Halloween approaches and what better time than the spooky season to ask the Vancouver Canucks about their hockey superstitions?
Unfortunately, getting the players to open up about this subject is as difficult as bringing Dr. Frankenstein's monster to life during an L.A. brown-out. They will reluctantly talk about following specific, repeated practices that are "just part of the game." Just don't call them superstitions.
"I don't have any" proclaims Trevor Linden as he dresses post-practice, pulling on a sock. "I used to have them but I don't anymore." Trevor and Markus Naslund - locker room neighbours - then attempt to tease the truth from one another.
Naslund quietly jokes that Linden likes to hole-up in his room the night before the game. "That's not a superstition, it's just a habit" retorted the NHL veteran, who then tries to get the captain to come clean - "Markus, tell what you do in your stall". But Markus reveals nothing further about himself or his teammates. "Maybe," Linden summarizes, "it's a superstition for players not to talk about their superstitions."
"I think it's a burden to have something and always feeling like you have to do whatever it is," says Naslund.
Second-year Canuck, Josh Green agrees.
"I just have a routine, like a game routine, that I go through and it's something I've done ever since I was playing in junior. I just put my left stuff on first - left skate, left glove, set my stick in the same area before the game."
"I think if you get into too many of them (routines) you're more liable to miss something. Then when you're out on the bench you think about it and it bothers you".
Green confesses that his most superstitious team-mate was current Phoenix Coyote, Georges Laraque.
"He had something going with every player - a special handshake with one guy or a high five with another guy and he had to do it or I don't even think he could play."
What about Georges' routine with Green?
"We would just do a handshake and he would tap me on my shin pads before we went out. He used to whisper in guy's ears (including Mike Comrie). I don't even know what he was saying. Everyone was fine with it - it was their routine too, to do something with Georges."
Newly acquired goalie Dany Sabourin agrees that netminders are often among the most superstitious players, but only admits to needing the same water bottle on the same place on the net, and to getting up to go out onto the ice at the same time on the clock.

• **Work request A**:
Reproduce a passage of the article on hockey superstitions word for word, beginning at the words "Second-year Canuck, Josh" and stopping after "Coyote, Georges Laraque.".
• **Work request B**:
Put this sentence from the article on hockey superstitions into Spanish: "I think it's a burden to have something and always feeling like you have to do whatever it is," says Naslund.
The listing after this point stands apart from the article on hockey superstitions.

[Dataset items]
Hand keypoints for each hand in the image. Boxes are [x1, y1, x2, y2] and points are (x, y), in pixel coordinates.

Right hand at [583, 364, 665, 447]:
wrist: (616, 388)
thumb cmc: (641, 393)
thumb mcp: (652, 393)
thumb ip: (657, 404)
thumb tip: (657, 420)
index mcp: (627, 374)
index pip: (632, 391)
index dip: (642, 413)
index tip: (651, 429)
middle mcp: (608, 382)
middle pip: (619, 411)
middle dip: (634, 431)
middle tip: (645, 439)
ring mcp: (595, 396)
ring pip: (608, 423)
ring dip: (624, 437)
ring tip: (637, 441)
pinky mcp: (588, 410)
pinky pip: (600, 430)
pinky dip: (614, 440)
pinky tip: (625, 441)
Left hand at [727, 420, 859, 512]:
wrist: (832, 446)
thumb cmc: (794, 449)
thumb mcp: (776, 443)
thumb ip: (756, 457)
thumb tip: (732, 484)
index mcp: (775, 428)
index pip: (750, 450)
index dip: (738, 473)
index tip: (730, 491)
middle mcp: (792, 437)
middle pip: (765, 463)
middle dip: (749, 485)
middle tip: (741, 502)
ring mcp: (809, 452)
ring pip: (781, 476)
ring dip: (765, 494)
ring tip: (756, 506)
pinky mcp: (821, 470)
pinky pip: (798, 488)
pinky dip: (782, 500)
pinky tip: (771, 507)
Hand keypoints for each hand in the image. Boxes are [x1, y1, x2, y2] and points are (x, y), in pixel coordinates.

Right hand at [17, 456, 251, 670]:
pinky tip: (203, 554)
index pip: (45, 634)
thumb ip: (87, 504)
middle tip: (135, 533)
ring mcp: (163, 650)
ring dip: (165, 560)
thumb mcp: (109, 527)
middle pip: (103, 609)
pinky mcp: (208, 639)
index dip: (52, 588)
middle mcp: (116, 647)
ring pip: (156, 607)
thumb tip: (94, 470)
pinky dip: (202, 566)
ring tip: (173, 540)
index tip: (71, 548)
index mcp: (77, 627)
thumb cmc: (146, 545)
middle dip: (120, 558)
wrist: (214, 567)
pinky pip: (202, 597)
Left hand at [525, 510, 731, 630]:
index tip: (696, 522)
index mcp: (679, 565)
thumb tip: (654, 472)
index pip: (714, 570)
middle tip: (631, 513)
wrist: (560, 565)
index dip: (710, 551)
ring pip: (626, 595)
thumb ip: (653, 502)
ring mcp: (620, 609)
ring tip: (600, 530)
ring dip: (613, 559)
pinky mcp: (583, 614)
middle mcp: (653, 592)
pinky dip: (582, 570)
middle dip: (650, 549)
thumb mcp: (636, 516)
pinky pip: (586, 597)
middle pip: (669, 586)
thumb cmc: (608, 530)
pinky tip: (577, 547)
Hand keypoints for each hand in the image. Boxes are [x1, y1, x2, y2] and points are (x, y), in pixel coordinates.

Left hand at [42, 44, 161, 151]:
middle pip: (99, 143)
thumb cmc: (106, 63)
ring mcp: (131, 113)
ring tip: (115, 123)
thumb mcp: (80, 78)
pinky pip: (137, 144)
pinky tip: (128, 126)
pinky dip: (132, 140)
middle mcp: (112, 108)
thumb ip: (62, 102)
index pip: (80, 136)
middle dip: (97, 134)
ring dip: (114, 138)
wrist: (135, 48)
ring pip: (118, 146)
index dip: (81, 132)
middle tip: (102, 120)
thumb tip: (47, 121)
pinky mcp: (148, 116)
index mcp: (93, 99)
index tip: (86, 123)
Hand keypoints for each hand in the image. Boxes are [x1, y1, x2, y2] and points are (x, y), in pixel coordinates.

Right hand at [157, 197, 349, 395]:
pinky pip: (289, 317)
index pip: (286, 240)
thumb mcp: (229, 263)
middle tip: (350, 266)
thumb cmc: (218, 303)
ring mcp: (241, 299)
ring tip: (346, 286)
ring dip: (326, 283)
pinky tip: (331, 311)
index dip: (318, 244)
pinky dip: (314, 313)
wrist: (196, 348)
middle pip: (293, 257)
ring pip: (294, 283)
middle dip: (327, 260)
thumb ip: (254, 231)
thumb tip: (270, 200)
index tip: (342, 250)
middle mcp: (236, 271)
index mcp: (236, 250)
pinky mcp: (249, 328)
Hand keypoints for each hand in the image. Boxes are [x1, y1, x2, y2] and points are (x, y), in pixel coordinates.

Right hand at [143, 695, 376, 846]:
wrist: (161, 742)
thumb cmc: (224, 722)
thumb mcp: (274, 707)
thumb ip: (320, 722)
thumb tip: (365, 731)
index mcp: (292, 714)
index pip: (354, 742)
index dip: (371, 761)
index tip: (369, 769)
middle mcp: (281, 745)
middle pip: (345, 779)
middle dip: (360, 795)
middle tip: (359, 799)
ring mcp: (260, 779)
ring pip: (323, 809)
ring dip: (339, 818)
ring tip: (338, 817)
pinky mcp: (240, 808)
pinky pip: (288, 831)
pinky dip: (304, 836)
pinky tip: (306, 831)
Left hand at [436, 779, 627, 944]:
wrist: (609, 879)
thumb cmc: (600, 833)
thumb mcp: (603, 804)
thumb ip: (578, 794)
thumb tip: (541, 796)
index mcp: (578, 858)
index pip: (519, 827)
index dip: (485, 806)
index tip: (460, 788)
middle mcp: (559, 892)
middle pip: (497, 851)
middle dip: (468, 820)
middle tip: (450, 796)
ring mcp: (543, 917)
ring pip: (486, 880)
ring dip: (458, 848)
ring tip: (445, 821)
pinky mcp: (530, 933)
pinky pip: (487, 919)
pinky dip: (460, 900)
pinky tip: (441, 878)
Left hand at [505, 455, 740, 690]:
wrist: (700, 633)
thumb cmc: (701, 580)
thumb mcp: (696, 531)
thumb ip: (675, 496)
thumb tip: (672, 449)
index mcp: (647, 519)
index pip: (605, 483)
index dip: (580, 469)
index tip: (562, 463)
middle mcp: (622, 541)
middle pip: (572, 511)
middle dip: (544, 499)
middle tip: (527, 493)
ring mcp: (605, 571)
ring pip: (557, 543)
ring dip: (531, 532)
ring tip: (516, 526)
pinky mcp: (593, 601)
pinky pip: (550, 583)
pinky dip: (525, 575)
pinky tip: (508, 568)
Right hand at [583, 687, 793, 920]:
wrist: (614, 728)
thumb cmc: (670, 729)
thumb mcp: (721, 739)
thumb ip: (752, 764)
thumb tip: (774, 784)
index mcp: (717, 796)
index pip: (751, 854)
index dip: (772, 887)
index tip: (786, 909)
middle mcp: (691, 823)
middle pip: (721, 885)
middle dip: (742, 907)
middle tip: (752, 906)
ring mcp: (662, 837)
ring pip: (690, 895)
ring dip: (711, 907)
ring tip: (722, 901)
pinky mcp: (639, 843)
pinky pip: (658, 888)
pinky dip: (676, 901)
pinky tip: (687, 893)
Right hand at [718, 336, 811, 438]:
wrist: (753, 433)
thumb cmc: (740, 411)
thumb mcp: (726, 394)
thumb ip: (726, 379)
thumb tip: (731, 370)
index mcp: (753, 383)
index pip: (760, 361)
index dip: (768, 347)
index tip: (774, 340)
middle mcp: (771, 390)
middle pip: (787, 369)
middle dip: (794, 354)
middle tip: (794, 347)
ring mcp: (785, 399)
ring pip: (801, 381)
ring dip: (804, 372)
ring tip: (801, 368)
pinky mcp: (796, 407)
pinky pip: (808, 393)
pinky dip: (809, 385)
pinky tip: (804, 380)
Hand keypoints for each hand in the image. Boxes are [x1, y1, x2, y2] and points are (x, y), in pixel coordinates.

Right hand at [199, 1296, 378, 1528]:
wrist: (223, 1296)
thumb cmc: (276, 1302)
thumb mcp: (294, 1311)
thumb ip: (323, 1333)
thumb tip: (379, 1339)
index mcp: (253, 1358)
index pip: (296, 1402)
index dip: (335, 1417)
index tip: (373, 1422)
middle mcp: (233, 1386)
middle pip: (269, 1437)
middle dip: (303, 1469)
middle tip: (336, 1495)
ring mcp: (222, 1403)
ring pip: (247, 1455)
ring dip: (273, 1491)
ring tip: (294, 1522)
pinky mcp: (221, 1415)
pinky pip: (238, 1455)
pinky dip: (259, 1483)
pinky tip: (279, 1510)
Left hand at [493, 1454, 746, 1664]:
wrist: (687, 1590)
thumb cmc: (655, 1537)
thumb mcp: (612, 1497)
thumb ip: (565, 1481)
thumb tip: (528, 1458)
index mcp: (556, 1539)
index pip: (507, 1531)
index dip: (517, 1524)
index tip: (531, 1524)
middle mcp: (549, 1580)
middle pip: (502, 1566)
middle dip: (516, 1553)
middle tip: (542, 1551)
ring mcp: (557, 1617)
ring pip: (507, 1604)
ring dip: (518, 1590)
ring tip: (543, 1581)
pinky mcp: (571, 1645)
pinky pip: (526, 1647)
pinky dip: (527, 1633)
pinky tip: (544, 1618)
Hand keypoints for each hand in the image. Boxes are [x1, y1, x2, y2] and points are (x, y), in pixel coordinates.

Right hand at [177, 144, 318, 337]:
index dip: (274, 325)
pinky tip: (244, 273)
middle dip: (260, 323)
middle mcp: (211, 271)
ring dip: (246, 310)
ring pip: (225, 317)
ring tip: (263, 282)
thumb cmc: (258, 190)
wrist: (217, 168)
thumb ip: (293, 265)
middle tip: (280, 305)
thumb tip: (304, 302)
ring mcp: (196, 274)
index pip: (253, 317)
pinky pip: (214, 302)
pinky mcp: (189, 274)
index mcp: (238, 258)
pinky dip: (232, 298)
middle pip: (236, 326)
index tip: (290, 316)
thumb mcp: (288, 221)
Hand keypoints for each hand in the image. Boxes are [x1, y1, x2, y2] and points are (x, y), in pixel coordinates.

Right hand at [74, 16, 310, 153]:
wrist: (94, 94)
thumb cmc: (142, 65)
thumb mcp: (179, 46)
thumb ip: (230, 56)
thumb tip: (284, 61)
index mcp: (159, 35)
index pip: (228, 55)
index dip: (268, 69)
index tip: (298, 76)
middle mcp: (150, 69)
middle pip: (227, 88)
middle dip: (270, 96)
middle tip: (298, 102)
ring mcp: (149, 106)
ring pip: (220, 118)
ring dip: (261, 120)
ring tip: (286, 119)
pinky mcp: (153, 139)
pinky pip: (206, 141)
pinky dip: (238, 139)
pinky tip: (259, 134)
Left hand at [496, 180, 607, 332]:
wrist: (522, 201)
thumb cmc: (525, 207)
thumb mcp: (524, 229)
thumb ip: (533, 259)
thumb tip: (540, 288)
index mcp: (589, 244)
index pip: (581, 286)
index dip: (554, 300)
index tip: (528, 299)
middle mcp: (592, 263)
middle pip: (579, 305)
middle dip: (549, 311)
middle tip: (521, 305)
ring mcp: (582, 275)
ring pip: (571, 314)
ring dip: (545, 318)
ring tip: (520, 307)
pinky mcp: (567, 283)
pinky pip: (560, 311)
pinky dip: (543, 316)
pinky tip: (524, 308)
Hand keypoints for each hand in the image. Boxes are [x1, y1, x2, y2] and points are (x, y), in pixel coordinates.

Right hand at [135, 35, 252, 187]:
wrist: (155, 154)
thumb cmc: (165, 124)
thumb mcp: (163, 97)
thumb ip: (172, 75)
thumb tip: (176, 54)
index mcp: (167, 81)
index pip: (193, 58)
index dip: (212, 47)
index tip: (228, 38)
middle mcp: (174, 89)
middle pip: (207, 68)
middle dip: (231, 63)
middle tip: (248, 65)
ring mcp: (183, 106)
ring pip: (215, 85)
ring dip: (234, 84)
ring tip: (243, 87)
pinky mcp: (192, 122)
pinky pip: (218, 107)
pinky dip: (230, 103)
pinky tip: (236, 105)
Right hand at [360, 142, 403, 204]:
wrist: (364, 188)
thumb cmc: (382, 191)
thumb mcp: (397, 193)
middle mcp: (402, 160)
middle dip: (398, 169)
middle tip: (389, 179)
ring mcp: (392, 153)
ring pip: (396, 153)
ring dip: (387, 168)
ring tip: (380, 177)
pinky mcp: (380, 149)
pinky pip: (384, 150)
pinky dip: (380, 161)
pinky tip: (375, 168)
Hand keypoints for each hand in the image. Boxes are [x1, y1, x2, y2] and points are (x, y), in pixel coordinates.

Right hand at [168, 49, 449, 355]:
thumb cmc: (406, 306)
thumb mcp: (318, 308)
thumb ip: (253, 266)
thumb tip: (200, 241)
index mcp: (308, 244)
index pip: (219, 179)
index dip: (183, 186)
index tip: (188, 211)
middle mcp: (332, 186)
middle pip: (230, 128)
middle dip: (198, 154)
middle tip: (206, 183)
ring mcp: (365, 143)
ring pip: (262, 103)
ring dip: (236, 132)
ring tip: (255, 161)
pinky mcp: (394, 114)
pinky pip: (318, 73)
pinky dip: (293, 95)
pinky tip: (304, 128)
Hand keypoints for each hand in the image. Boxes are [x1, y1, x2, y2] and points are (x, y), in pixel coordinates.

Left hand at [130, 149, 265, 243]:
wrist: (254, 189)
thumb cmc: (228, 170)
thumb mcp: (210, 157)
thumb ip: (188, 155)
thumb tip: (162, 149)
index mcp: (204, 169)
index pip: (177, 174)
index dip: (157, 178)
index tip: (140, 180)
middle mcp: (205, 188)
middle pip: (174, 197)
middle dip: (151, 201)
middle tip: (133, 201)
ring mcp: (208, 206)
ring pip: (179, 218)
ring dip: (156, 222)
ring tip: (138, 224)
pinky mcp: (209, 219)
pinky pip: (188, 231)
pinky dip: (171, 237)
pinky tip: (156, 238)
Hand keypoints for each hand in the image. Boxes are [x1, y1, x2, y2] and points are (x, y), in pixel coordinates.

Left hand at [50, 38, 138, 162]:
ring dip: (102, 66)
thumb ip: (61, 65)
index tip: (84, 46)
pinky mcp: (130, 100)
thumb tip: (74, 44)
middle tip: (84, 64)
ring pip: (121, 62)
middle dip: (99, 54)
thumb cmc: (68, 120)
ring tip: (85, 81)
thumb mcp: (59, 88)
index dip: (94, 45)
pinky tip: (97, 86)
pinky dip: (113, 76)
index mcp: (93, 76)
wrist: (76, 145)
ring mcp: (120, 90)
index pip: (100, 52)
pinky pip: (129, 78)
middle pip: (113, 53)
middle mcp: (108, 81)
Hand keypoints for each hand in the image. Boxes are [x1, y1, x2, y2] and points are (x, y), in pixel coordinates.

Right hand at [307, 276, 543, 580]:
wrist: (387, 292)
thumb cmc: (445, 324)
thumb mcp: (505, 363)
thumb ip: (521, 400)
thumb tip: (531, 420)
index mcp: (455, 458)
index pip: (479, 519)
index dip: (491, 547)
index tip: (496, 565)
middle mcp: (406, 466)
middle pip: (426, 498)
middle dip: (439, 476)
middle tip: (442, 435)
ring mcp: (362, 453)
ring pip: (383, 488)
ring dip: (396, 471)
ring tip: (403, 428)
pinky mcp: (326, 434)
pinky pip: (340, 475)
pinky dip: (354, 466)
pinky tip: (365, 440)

• **Expected answer A**:
Second-year Canuck, Josh Green agrees.
"I just have a routine, like a game routine, that I go through and it's something I've done ever since I was playing in junior. I just put my left stuff on first - left skate, left glove, set my stick in the same area before the game."
"I think if you get into too many of them (routines) you're more liable to miss something. Then when you're out on the bench you think about it and it bothers you".
Green confesses that his most superstitious team-mate was current Phoenix Coyote, Georges Laraque.

• **Expected answer B**:
"Creo que es una carga tener algo y sentir siempre que tienes que hacer lo que sea", dice Naslund.